Elephant #2: The Socio-Demographic Scene
All this brings me directly to the second elephant, which shares much of the DNA of the first.
In the final analysis, the shape of the post “Great Recession” world will be decided by the public, not economists’ projections, and the going will be challenging for the consumer during the L-Shaped Recovery:
- There is the prospect of a jobless or a near jobless recovery as developed economies face the challenges of industrial re-orientation and competitive employment pressures from those emerging economies that continue to power ahead.
- Getting credit will be difficult (as it will for businesses in this scenario). This applies especially in the UK where doubts have been raised regarding capital availability to fund a recovery.
- Social bifurcation becomes an increasingly significant issue in developed economies. In short, the gap between the “haves and the have nots”. This is again a notable problem in the UK where some areas have not yet recovered from the late 1970s recession, let alone the current challenge. Some argue that the demise of industry and the rise of financial and professional services have only added to this divide,.
Again, we are faced with an emerging vacuum. The L-Shaped Recovery signs the death warrant for debt fuelled consumerism and everything that went with it. In the eyes of many, free markets and globalization will have failed to deliver. So again we have a question, this time “What will replace consumerism?”

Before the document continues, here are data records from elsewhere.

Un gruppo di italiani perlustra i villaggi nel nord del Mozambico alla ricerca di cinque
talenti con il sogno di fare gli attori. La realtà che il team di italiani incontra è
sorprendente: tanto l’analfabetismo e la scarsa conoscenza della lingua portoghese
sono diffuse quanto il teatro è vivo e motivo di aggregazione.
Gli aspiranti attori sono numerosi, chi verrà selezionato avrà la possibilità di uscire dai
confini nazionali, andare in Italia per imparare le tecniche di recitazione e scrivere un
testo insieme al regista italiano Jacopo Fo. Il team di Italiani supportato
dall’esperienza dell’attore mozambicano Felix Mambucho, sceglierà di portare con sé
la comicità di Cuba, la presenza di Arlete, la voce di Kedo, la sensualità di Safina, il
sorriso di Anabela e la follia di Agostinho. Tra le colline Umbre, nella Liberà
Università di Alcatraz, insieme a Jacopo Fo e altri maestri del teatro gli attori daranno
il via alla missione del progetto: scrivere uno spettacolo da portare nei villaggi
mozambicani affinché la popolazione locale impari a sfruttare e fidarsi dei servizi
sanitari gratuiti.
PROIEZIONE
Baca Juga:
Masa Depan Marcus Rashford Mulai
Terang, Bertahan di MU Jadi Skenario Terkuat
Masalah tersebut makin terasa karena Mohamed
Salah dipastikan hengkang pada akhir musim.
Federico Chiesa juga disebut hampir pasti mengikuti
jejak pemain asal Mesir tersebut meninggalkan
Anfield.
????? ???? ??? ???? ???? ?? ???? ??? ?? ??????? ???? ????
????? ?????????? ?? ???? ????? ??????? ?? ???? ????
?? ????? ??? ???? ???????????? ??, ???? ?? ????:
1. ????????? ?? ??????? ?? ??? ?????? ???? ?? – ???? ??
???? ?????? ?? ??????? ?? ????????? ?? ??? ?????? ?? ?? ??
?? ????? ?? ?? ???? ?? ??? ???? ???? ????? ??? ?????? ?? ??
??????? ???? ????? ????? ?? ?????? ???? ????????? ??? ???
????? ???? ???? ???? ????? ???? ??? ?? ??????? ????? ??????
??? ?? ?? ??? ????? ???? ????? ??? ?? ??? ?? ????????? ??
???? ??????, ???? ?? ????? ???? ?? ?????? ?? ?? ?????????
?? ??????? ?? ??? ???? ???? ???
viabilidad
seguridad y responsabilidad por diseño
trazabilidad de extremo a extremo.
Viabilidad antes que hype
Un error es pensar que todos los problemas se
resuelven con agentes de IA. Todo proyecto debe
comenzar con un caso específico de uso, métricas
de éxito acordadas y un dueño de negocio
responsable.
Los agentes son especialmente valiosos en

When faced with the task of visualising the effects of a potential seismic shift, it is often helpful to look at a position that is the exact opposite of the one that we have enjoyed. So where could the pendulum swing towards? John Quelch of Harvard Business School got part of the way there when he talked of the importance of experiences and personal contact replacing material purchases, but the real opposite of consumerism is valuism, a term that I will loosely define as an environment where individuals focus upon and gather around guiding moral principles and standards of behaviour. Perhaps Adam Smith had a glimpse of this writing some 200 years ago when he referred to the solid virtues of “prudence, restraint, industry, frugality, sobriety, honesty, civility, and reliability”.
A concern for values and moral standards replaces a concern for material displays of wealth and assumptions of unbounded growth.
The product of the Great Recession could be significant changes in the political landscape and consumer behaviour in parts of the developed world. So what are the implication of the L-Shaped Recovery scenario for businesses in these economies? Well, here are some thoughts for starters, contrasting what we have been used to what an L-Shaped Recovery presents:
If “consumerism” and “debt” were the words of the last decade, “values” and “security” will be the words of the next.
But this is just one view
To conclude, it is important to note that it is impossible to predict the exact course that the global business environment will follow. We are still in uncharted waters.
In times of change it is best to consider several views, or scenarios.
Remember that the L-Shaped recovery is just one picture. Others are more hopeful, pointing towards the prospect of a sound recovery and resilient political systems that can weather all storms.
So plan for a minimum of two worlds, not just one.